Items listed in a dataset
▬▬▬▬▬▬▬▬▬▬
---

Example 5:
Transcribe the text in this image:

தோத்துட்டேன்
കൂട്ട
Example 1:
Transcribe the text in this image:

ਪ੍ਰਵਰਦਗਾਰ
▬▬▬▬▬▬▬▬▬▬
Task to carry out
Return all the data exactly as given.

Answer box
---

Example 5:
Transcribe the text in this image:

தோத்துட்டேன்
കൂട്ട
Example 1:
Transcribe the text in this image:

ਪ੍ਰਵਰਦਗਾਰ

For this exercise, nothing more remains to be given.